### [Exercise 1]
Answer these questions about the clergy abuse reflection:
(a) What is the name of the panel that survivors are invited to join?
(b) How many priests does the writer say sexually and spiritually abused them?
(c) How does the writer describe the pastor they have had in recent months?
### [Exercise 2]
Write out part of the clergy abuse reflection word for word. Begin at the words "The indifference I" and stop after "I can’t heal.".
### [Exercise 3]
Write what comes next in the clergy abuse reflection, picking up after its final sentence.

[Opening Excerpted passage section]

I will have more reflections on this theme next week. In the meantime, perhaps you can reach out and listen deeply to someone who needs to be heard.
Peace,
Sara
PS: If you have experienced any form of abuse by a Catholic leader and would like to share your own thoughts on this or future topics, I would be grateful to include your perspective. You can find information about joining the Survivors’ Voices Panel here: An Invitation for Survivors.
The indifference I experienced in my diocese has done great harm to me and worsened my PTSD. During my childhood sexual abuse there was also so much Spiritual abuse and twisting of the truth. Disassociating and fear became a part of everyday. The saddest part is that it affects my faith, in myself and the church but recently also in God. Where is He in this abuse issue? I can’t connect with him like I used to. Survivors are not heard because most Bishops and priests don’t care. It’s hard to heal and remain Catholic. So I do remain Catholic because of the Mass, but I can’t heal.
Until these last few months where I now have a pastor who is pastoral. He listens to my fears and confusion and is helping me sort out the chaos my mind is in concerning my faith. I have kept the terror that was instilled in me concerning God and priests and these powers they have for a long time. I really seemed unable to figure out what was real and if God wanted me. I once loved my Faith but my church betrayed me. But having even one priest care enough to listen and help me is making such a huge difference. When I talk with my pastor I come away feeling like I have more truth. And I feel a sense of safety. My anxiety goes down and I am able to feel peace and once again enter into moments with God. Of course there is so much for me to unravel but the fact that my priest is willing to hear me and help me gives me a sense that a priest, who represents the church cares and Jesus cares. I have a wonderful therapist who has helped me enormously. However it was 2 priests who sexually and spiritually abused me. So there is a part of healing that needs a priest for me to have faith in my church and in my place before God.

[Closing Excerpted passage section]
[Opening Exercise data section]

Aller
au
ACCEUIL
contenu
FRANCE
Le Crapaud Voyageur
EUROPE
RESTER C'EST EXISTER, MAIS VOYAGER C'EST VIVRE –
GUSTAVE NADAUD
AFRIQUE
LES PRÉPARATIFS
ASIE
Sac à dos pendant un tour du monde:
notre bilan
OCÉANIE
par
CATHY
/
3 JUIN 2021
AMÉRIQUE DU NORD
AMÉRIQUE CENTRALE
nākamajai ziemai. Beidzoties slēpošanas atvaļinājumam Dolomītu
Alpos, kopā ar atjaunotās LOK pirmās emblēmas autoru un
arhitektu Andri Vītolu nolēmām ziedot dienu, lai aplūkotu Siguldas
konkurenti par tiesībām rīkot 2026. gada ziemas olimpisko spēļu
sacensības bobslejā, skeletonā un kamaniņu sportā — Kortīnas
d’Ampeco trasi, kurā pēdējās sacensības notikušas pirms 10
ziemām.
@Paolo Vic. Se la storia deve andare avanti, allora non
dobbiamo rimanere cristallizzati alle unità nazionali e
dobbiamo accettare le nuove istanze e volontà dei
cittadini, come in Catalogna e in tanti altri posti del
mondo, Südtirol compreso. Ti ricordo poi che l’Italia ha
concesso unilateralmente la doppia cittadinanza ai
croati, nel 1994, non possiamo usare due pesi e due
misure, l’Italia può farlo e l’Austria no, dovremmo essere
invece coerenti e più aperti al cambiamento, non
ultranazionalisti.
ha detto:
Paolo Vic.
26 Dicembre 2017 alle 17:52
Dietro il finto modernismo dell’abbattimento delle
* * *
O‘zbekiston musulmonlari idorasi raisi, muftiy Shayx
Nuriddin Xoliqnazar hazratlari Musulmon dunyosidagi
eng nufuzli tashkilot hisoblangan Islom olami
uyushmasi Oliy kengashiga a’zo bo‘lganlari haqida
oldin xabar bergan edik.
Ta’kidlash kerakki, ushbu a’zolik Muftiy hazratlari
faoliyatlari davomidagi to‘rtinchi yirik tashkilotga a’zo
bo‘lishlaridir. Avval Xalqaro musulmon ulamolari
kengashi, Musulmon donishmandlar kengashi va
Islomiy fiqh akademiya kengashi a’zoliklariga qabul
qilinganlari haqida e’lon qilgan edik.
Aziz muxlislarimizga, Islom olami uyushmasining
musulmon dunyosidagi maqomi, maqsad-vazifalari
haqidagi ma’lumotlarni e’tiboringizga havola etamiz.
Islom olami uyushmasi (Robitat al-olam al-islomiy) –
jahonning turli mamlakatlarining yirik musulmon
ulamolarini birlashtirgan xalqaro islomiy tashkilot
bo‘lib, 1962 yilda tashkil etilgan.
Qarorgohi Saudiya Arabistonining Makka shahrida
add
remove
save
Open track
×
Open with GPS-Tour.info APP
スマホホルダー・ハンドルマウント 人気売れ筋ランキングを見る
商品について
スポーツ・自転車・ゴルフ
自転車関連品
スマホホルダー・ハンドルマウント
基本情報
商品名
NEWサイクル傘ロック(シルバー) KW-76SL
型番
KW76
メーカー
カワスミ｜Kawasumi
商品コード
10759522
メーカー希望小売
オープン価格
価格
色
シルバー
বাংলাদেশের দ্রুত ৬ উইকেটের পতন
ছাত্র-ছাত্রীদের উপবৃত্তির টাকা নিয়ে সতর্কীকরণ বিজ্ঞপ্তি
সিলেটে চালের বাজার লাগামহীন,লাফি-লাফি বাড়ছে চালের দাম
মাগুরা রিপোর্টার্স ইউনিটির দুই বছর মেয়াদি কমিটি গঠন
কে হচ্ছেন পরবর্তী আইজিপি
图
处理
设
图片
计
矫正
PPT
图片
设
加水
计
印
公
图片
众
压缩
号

[Closing Exercise data section]

### [Response area 1]
(a) The Survivors' Voices Panel.
(b) Two priests.
(c) As "a pastor who is pastoral."

### [Response area 2]
The indifference I experienced in my diocese has done great harm to me and worsened my PTSD. During my childhood sexual abuse there was also so much Spiritual abuse and twisting of the truth. Disassociating and fear became a part of everyday. The saddest part is that it affects my faith, in myself and the church but recently also in God. Where is He in this abuse issue? I can’t connect with him like I used to. Survivors are not heard because most Bishops and priests don’t care. It’s hard to heal and remain Catholic. So I do remain Catholic because of the Mass, but I can’t heal.

### [Response area 3]
And to add to that I experienced another priest hear me on my recent Retreat. During one of the activities we had hard foam bats and a big hard foam box we could hit and yell out our anger at our abusers. I yelled and banged that foam bat and swore at all the priests and Bishops of today that have hurt me when I began to have flashbacks. It felt great. When I was done a priest stood up and asked me if he could take a few swings on my behalf at my abusers. I said yes. I’ve always felt such fear of them I couldn’t address them. He took a lot of big swings yelling at them for what they did to me. It took me by surprise and I watched him and realized someone was sticking up for me. And it was a game changer. I realize now that I can also get very angry at those abusers. I’m not alone. I’m home now and woke up this morning and swore at both those abusers. It felt great. It’s been years of being unheard and suddenly I have found 2 priests who have heard me. What a blessing they have been to me. And it makes such a difference in healing.